To do:
Show every line in the records below that contains the string "many", copying each line in full. Matching is case-sensitive.

Chart understanding data:
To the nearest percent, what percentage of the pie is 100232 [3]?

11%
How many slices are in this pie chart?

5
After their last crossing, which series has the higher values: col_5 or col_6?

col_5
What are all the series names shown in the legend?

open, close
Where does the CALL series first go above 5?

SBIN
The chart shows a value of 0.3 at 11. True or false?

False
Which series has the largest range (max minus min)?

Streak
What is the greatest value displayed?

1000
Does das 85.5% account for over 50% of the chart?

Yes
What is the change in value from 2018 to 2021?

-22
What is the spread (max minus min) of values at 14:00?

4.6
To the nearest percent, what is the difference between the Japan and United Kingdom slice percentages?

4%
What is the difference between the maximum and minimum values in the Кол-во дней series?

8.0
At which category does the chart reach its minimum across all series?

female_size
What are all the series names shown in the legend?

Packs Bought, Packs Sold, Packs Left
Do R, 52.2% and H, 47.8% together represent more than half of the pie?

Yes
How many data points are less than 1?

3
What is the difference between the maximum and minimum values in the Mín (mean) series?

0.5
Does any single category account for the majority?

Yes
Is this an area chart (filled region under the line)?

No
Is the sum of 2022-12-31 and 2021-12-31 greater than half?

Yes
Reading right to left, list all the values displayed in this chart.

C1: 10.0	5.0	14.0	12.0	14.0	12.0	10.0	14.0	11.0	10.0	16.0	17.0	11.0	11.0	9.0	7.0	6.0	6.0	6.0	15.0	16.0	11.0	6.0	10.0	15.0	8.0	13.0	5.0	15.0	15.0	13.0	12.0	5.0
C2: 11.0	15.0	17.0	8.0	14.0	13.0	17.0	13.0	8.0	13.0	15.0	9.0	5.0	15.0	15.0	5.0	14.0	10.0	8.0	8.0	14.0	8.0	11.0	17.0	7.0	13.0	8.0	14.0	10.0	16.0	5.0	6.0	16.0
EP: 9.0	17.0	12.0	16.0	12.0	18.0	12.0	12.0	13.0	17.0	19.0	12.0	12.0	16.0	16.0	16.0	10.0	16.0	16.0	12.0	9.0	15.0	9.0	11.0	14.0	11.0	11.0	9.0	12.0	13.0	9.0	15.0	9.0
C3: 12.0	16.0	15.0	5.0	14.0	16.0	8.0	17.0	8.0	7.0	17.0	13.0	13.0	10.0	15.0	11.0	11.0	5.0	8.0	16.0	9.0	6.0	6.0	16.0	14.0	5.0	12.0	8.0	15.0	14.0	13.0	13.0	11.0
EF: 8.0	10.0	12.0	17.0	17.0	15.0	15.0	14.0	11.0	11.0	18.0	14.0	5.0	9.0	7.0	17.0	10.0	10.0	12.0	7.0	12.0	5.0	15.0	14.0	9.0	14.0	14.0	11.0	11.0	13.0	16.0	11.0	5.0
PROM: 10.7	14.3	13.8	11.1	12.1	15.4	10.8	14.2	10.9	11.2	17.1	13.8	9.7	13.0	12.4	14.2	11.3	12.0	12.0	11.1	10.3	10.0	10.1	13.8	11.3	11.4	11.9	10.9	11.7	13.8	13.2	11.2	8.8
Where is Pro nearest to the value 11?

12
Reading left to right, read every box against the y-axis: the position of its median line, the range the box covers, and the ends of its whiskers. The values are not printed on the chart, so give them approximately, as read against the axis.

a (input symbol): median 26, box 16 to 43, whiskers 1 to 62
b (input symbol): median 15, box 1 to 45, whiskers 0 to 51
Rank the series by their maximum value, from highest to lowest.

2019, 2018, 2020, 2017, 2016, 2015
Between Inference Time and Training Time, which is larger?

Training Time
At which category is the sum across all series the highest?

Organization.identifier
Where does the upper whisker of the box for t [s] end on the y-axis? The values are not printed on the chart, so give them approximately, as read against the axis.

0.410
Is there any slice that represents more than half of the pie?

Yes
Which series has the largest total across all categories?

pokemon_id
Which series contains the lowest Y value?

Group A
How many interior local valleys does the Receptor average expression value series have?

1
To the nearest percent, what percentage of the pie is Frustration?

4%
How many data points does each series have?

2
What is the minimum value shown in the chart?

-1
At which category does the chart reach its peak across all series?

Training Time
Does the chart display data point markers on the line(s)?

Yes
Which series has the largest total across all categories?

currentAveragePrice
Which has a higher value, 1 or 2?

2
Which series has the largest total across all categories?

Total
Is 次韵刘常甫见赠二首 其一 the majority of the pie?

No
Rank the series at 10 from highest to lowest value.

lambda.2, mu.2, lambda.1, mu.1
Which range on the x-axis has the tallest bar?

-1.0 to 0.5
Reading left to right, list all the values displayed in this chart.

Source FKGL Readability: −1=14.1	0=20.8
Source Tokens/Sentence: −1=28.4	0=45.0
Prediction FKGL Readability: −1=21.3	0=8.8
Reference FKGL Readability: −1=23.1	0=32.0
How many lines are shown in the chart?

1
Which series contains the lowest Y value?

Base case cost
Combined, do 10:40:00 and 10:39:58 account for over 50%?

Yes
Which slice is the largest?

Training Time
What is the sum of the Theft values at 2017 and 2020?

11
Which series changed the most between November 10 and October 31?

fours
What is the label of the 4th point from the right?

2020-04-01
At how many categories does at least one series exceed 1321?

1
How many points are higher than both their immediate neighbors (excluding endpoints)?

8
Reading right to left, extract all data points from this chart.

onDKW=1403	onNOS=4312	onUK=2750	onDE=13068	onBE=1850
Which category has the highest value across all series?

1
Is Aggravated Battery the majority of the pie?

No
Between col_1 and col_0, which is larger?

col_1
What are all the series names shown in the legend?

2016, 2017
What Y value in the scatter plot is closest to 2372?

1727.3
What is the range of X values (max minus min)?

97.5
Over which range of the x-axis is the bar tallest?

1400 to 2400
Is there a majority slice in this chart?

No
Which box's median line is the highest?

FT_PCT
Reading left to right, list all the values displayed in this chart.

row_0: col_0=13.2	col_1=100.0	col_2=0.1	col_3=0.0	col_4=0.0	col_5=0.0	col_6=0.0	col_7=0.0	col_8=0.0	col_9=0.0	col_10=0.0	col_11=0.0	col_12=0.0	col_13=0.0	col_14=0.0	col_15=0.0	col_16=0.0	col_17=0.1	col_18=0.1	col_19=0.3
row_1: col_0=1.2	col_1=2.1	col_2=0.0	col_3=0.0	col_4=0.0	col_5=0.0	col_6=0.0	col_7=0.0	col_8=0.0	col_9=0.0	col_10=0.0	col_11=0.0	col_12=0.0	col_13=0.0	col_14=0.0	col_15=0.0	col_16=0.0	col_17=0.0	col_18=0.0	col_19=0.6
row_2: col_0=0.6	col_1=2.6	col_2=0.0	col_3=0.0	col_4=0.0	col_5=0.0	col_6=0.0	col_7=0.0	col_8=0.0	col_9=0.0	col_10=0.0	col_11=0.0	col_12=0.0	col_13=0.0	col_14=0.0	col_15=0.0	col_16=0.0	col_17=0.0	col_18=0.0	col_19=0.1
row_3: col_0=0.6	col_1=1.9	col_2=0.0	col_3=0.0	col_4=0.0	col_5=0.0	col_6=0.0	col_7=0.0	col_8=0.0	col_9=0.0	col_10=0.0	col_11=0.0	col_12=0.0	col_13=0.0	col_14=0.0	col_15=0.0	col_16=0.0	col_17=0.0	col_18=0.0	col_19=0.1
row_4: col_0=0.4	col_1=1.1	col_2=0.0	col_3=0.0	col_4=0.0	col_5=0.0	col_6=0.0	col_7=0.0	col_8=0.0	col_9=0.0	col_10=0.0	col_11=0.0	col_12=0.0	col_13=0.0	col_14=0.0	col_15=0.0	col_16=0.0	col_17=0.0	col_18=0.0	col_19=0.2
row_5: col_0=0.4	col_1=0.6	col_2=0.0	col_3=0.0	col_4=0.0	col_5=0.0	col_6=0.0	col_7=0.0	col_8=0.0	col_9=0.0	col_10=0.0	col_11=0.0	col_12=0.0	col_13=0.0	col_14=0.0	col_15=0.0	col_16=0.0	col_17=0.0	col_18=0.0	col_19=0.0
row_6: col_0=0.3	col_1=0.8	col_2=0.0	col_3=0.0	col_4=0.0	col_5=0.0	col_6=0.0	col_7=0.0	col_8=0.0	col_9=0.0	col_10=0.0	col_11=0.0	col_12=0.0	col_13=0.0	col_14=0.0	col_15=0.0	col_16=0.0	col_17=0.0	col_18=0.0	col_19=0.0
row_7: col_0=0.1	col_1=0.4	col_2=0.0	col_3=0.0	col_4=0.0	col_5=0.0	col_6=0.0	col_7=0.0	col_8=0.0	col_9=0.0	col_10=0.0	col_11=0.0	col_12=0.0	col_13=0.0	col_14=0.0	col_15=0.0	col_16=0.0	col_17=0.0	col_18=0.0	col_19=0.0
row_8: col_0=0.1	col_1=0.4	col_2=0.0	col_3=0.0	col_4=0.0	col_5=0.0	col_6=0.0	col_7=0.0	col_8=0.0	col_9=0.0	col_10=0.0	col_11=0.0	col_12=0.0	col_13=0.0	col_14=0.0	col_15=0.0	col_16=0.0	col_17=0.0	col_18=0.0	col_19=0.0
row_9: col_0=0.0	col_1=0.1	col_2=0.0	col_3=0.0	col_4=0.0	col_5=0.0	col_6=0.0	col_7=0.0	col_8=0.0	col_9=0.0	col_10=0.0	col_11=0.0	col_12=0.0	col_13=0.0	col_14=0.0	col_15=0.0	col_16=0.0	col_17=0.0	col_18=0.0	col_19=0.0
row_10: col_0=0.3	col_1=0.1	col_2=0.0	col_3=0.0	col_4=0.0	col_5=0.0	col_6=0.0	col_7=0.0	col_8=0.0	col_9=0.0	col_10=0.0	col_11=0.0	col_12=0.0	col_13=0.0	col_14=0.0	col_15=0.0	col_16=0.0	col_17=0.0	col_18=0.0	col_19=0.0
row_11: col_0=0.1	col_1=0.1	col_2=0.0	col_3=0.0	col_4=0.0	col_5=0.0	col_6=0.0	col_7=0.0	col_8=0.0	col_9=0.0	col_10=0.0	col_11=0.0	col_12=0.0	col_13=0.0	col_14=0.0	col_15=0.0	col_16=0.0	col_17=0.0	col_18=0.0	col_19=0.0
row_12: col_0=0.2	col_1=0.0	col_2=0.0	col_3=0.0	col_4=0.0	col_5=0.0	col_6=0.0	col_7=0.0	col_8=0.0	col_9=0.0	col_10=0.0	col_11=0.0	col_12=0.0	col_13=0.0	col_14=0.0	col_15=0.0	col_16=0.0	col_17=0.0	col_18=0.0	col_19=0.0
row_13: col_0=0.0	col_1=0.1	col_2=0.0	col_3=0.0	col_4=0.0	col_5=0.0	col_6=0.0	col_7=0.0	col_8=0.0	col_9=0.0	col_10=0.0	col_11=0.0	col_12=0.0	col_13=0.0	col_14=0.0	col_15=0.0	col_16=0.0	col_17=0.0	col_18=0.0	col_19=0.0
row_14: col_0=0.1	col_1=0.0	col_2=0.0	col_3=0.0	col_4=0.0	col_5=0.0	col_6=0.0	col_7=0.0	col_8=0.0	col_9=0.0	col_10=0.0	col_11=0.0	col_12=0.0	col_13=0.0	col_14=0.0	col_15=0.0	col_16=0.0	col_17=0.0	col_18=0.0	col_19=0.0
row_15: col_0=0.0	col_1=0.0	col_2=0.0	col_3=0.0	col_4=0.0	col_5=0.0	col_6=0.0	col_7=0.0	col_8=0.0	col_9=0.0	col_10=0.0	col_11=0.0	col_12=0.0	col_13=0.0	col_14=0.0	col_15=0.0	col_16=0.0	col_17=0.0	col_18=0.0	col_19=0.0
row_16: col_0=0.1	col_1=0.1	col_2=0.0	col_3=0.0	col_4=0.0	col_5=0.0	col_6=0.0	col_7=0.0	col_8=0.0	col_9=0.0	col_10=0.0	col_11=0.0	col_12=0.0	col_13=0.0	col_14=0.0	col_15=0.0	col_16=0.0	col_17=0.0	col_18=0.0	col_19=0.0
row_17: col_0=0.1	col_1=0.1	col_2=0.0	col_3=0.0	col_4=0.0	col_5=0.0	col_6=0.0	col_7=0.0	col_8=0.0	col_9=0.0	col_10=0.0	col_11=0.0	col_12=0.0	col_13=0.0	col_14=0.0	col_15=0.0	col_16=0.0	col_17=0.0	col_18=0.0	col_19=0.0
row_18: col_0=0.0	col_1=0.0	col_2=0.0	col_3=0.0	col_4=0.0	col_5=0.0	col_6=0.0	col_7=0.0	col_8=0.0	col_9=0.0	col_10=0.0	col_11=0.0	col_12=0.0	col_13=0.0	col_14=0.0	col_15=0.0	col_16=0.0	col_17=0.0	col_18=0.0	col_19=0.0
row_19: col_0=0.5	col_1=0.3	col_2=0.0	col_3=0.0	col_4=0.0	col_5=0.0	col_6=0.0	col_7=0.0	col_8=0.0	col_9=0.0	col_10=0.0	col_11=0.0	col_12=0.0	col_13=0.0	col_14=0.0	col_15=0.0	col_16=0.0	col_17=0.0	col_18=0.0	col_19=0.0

Exercise result:
How many slices are in this pie chart?
How many data points are less than 1?
How many interior local valleys does the Receptor average expression value series have?
How many data points does each series have?
How many lines are shown in the chart?
At how many categories does at least one series exceed 1321?
How many points are higher than both their immediate neighbors (excluding endpoints)?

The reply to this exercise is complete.